I spent part of the day looking at Obama's deficit reduction plan, looking for that poison pill. It looked too good to be true—an aggressive and truly progressive position at odds with his previous efforts at bipartisan compromise.
On issue after issue, Obama would come to the table having pre-compromised away the progressive position in a bid to appear "reasonable", "grownup" and "centrist", only to find a GOP unwilling to accept that pre-compromise without further pushing things to the Right. And could you blame them? That's Negotiating 101. There was no need for Republicans to accede just because the president offered an opening bid that should've been the end result of genuine negotiations.
Yet for all the talk of being the "grownup in the room" and getting kudos from an American public happy that someone was being "reasonable" in Washington, the opposite happened. His numbers tanked. Gallup has Obama's approval under 30 percent among independents, 18-29 year olds are under 50 percent, as are Latinos and those with college educations—all key Democratic constituencies. As I kept saying again and again, if Obama was winning support among independents and other key constituencies, then he could hippy-punch to his heart's content. You want pragmatism? Cheer the guy when he does things that work. But they weren't. What he was doing just wasn't working.
Now, finally, he's taking a hardline approach to a negotiation. He's making a forceful defense of a truly progressive approach to deficit reduction. He has drawn lines in the sand with veto threats. My initial and usual skepticism was (finally!) unwarranted. This is good stuff. Is it too little, too late? Nope. It's never too late. We've still got over a year until the next election. In politics, that's a lifetime and then some.
Of course, that doesn't mean that Obama won't whittle away his position during negotiations. He still hasn't proved he can win one of those. Our best bet is still a deadlocked Cat Food Commission II with no action taking place and the Bush tax cuts expiring altogether. Then we can spend 2012 campaigning on a middle class tax cut. And don't cry for the Pentagon (not that you were)—those supposed automatic cuts will be quickly restored by Congress if the commission fails.
And that's the beauty of the current situation—we really don't need a deal. There is actually little incentive for the parties to come to an agreement. Republicans are desperate for cover from their disastrous Paul Ryan Medicare vote, and Democrats—now backed up by the White House—are in no mood to surrender the issue. Meanwhile, Republicans don't want to deliver any kind of victory to the White House, much less do anything that might create a job between now and November 2012.
The biggest danger we had going into these negotiations was Obama giving cover to Sen. Max Baucus to give away the farm on entitlements, giving Republicans the single vote they needed to gut our social net. That danger has passed, at least for now. We're finally negotiating from a position of strength. We finally have a president who is less concerned with process and compromise, and more concerned with actually standing for something against the GOP's economic terrorists.
Now we get to see how strongly he sticks to his guns, and we'll also see how his numbers move in response to this more aggressive and more partisan stance. Who knows? Perhaps those of us urging a more confrontational stance are wrong, and Obama suffers worse in the polls. I don't pretend to know what moves the American people. I still don't get Dancing with the Stars.
But I do know the process-focused consensus builder was a flop, and now we get to try something new, something inspiring, and something that genuinely motivates me to fight.

◆ **ENTRIES SUPPLIED**:
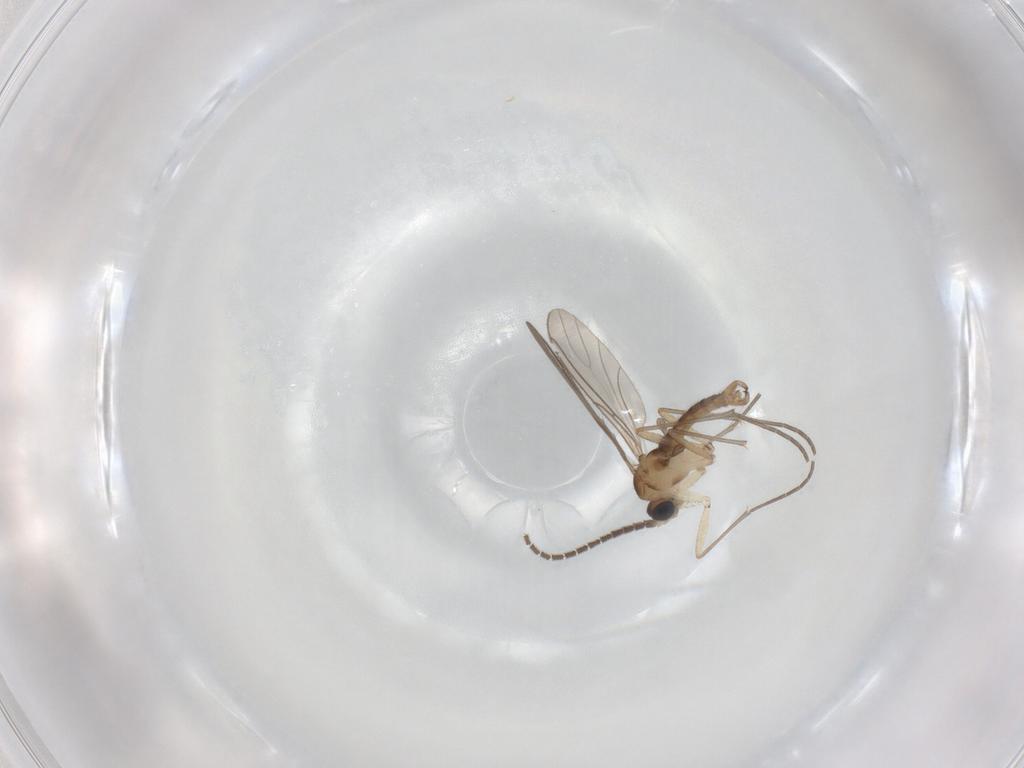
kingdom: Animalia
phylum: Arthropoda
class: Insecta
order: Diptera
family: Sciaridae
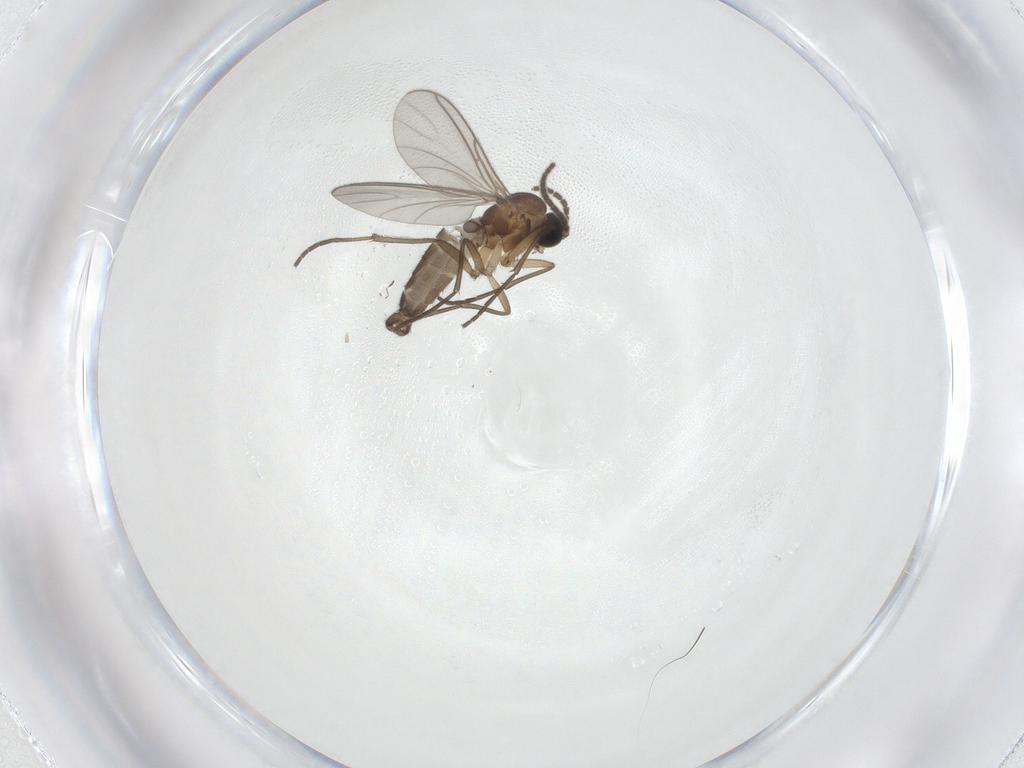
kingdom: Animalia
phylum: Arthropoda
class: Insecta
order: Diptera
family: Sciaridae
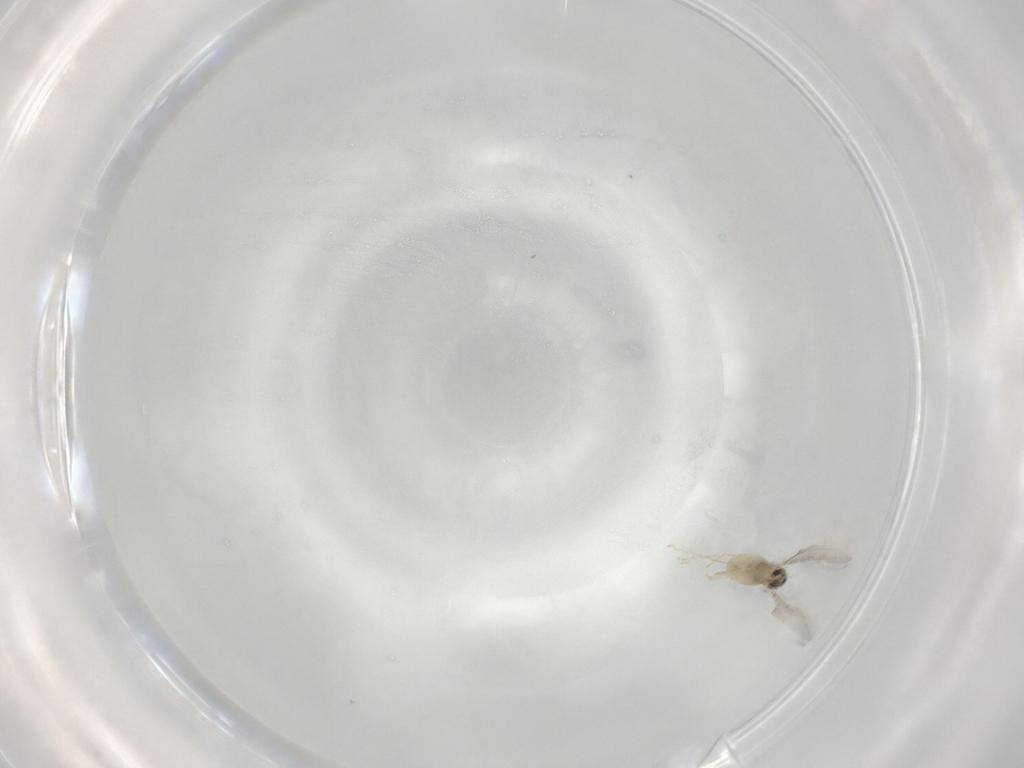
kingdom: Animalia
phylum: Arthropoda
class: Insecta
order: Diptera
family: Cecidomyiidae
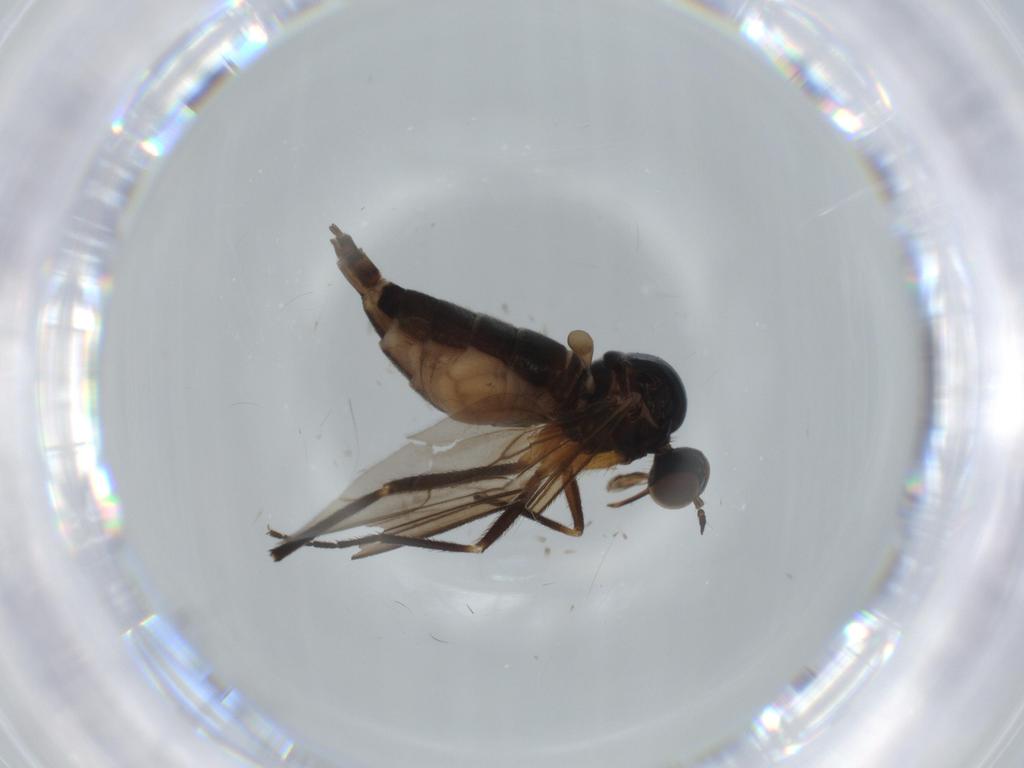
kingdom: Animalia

◆ **REQUIRED WORK**:
Please condense the paragraph of the deficit-plan commentary that begins "Yet for all the talk" into a short bulleted list that keeps its main facts.

◆ **EXERCISE SOLUTION**:
- Despite the talk of Obama being the "grownup in the room," the expected public approval did not come, and his numbers tanked.
- Gallup put his approval under 30 percent among independents.
- It was under 50 percent among 18-29 year olds, Latinos, and people with college educations, all key Democratic constituencies.
- The writer had repeatedly said that if Obama were winning support from independents and other key constituencies, he could hippy-punch as much as he liked.
- Pragmatism deserves cheers when it works, but what Obama was doing wasn't working.